- [ASSIGNED TASK]:
What you return should match the data exactly, from the first line to the last.

- [MATERIAL FOR THE TASK]:
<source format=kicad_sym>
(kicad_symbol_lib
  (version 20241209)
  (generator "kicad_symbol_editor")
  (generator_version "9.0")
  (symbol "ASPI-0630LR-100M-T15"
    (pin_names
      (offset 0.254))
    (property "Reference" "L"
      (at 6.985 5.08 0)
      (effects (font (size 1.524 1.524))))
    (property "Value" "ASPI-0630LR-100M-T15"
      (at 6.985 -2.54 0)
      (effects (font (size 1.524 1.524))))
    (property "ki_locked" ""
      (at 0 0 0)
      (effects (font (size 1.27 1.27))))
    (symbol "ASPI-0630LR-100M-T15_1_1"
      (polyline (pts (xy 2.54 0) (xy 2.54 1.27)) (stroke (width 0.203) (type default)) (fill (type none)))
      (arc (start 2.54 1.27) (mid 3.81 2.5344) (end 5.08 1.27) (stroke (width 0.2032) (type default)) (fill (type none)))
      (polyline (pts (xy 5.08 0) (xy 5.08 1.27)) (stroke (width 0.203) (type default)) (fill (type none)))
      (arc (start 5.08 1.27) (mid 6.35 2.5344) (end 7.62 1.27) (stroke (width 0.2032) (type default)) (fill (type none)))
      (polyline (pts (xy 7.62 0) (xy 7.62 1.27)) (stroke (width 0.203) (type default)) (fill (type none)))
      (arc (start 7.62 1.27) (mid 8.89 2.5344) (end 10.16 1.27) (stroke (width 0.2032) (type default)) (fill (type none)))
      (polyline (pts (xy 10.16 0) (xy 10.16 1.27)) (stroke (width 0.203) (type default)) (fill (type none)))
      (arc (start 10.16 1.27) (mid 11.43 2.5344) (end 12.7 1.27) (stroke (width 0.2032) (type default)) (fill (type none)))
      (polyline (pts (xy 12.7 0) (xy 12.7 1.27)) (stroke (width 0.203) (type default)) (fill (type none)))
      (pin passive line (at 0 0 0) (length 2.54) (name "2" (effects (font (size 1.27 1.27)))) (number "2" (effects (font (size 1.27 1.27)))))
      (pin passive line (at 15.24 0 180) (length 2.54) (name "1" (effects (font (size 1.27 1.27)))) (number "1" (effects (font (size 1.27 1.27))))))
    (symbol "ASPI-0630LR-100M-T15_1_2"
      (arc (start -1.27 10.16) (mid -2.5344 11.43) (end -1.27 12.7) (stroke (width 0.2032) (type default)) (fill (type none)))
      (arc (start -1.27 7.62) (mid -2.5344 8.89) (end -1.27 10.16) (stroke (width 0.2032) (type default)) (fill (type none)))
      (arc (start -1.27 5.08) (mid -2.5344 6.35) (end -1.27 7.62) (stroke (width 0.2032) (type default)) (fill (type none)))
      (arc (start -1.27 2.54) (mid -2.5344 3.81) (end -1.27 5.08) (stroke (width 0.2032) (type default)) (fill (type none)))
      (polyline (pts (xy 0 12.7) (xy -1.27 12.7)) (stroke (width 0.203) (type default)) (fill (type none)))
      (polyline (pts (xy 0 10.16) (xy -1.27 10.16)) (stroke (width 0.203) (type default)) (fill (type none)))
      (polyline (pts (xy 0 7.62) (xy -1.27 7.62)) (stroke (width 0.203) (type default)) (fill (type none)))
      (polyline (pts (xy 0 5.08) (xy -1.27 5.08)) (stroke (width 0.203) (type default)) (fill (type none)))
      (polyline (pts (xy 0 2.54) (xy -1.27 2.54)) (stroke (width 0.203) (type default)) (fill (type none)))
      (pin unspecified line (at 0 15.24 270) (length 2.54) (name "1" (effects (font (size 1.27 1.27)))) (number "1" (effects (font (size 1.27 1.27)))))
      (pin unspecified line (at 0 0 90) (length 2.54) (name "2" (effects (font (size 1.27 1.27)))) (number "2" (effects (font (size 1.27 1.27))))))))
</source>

- [EXERCISE RESULT]:
<source format=kicad_sym>
(kicad_symbol_lib
  (version 20241209)
  (generator "kicad_symbol_editor")
  (generator_version "9.0")
  (symbol "ASPI-0630LR-100M-T15"
    (pin_names
      (offset 0.254))
    (property "Reference" "L"
      (at 6.985 5.08 0)
      (effects (font (size 1.524 1.524))))
    (property "Value" "ASPI-0630LR-100M-T15"
      (at 6.985 -2.54 0)
      (effects (font (size 1.524 1.524))))
    (property "ki_locked" ""
      (at 0 0 0)
      (effects (font (size 1.27 1.27))))
    (symbol "ASPI-0630LR-100M-T15_1_1"
      (polyline (pts (xy 2.54 0) (xy 2.54 1.27)) (stroke (width 0.203) (type default)) (fill (type none)))
      (arc (start 2.54 1.27) (mid 3.81 2.5344) (end 5.08 1.27) (stroke (width 0.2032) (type default)) (fill (type none)))
      (polyline (pts (xy 5.08 0) (xy 5.08 1.27)) (stroke (width 0.203) (type default)) (fill (type none)))
      (arc (start 5.08 1.27) (mid 6.35 2.5344) (end 7.62 1.27) (stroke (width 0.2032) (type default)) (fill (type none)))
      (polyline (pts (xy 7.62 0) (xy 7.62 1.27)) (stroke (width 0.203) (type default)) (fill (type none)))
      (arc (start 7.62 1.27) (mid 8.89 2.5344) (end 10.16 1.27) (stroke (width 0.2032) (type default)) (fill (type none)))
      (polyline (pts (xy 10.16 0) (xy 10.16 1.27)) (stroke (width 0.203) (type default)) (fill (type none)))
      (arc (start 10.16 1.27) (mid 11.43 2.5344) (end 12.7 1.27) (stroke (width 0.2032) (type default)) (fill (type none)))
      (polyline (pts (xy 12.7 0) (xy 12.7 1.27)) (stroke (width 0.203) (type default)) (fill (type none)))
      (pin passive line (at 0 0 0) (length 2.54) (name "2" (effects (font (size 1.27 1.27)))) (number "2" (effects (font (size 1.27 1.27)))))
      (pin passive line (at 15.24 0 180) (length 2.54) (name "1" (effects (font (size 1.27 1.27)))) (number "1" (effects (font (size 1.27 1.27))))))
    (symbol "ASPI-0630LR-100M-T15_1_2"
      (arc (start -1.27 10.16) (mid -2.5344 11.43) (end -1.27 12.7) (stroke (width 0.2032) (type default)) (fill (type none)))
      (arc (start -1.27 7.62) (mid -2.5344 8.89) (end -1.27 10.16) (stroke (width 0.2032) (type default)) (fill (type none)))
      (arc (start -1.27 5.08) (mid -2.5344 6.35) (end -1.27 7.62) (stroke (width 0.2032) (type default)) (fill (type none)))
      (arc (start -1.27 2.54) (mid -2.5344 3.81) (end -1.27 5.08) (stroke (width 0.2032) (type default)) (fill (type none)))
      (polyline (pts (xy 0 12.7) (xy -1.27 12.7)) (stroke (width 0.203) (type default)) (fill (type none)))
      (polyline (pts (xy 0 10.16) (xy -1.27 10.16)) (stroke (width 0.203) (type default)) (fill (type none)))
      (polyline (pts (xy 0 7.62) (xy -1.27 7.62)) (stroke (width 0.203) (type default)) (fill (type none)))
      (polyline (pts (xy 0 5.08) (xy -1.27 5.08)) (stroke (width 0.203) (type default)) (fill (type none)))
      (polyline (pts (xy 0 2.54) (xy -1.27 2.54)) (stroke (width 0.203) (type default)) (fill (type none)))
      (pin unspecified line (at 0 15.24 270) (length 2.54) (name "1" (effects (font (size 1.27 1.27)))) (number "1" (effects (font (size 1.27 1.27)))))
      (pin unspecified line (at 0 0 90) (length 2.54) (name "2" (effects (font (size 1.27 1.27)))) (number "2" (effects (font (size 1.27 1.27))))))))
</source>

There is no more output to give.